:: Extrait du document ::
Dossier : IMM-4716-07

Référence : 2008 CF 1000

Ottawa (Ontario), le 8 septembre 2008

En présence de madame la juge Mactavish

 

 

ENTRE :

ALEMAYEHU WORKIE GELAW,

ELFINESH ADEM MEHAMED et

YEROME ADEM MEHAMED

demandeurs

et

 

LE MINISTRE DE LA CITOYENNETÉ

ET DE L’IMMIGRATION

défendeur

 

MOTIFS DU JUGEMENT ET JUGEMENT

 

[1]               L’examen des risques avant renvoi des demandeurs (l’ERAR), citoyens de l’Éthiopie et membres d’une même famille, leur a été défavorable. Ils sollicitent maintenant le contrôle judiciaire de cette décision; ils allèguent que l’agent d’ERAR a commis une erreur en ne tenant pas compte d’une grande partie de la preuve documentaire concernant la situation actuelle en Éthiopie.

 

[2]               Pour les motifs qui suivent, je ne suis pas convaincue que l’agent ait commis l’erreur alléguée. Par conséquent, la demande de contrôle judiciaire sera rejetée.


LE CONTEXTE

 

[3]               Alemayehu Workie Gelaw est un diplomate de carrière qui a commencé à travailler pour le gouvernement de l’Éthiopie en 1987. En 1991, le parti Tigré a pris le contrôle de l’Éthiopie. M. Gelaw n’appuyait pas le parti Tigré, et il a participé à une manifestation contre ce parti en 1991. Malgré le changement de régime, M. Gelaw a tout de même continué d’exercer la fonction de diplomate et, en 1993, il a été affecté à Rome, où il a représenté le gouvernement de l’Éthiopie jusqu’à ce qu’il quitte Rome pour venir Canada en 1997.
:::
:: Données affichées ::
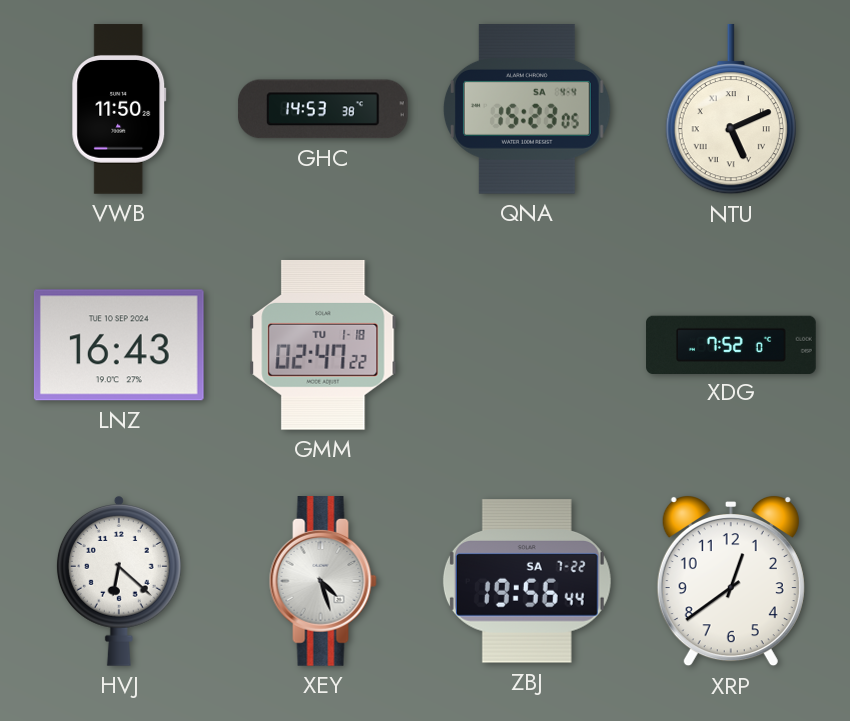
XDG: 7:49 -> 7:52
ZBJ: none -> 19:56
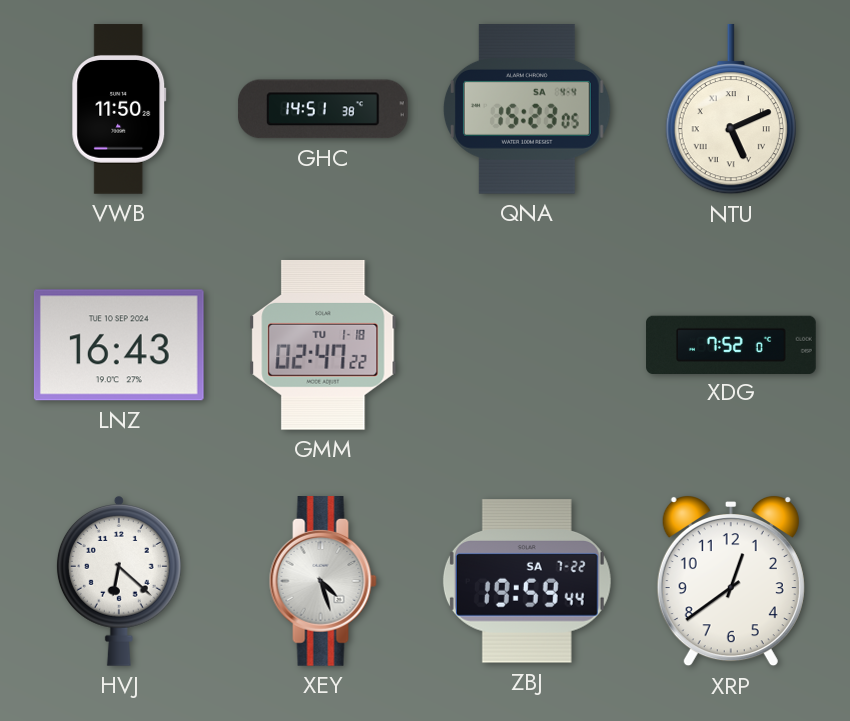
GHC: 14:53 -> 14:51
ZBJ: 19:56 -> 19:59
:::
_Consigne_:
Selon l'extrait du document, dans quelle ville M. Gelaw a-t-il été affecté en 1993 ? Seul l'extrait du document doit servir de source.

_Réponse attendue_:
Il a été affecté à Rome.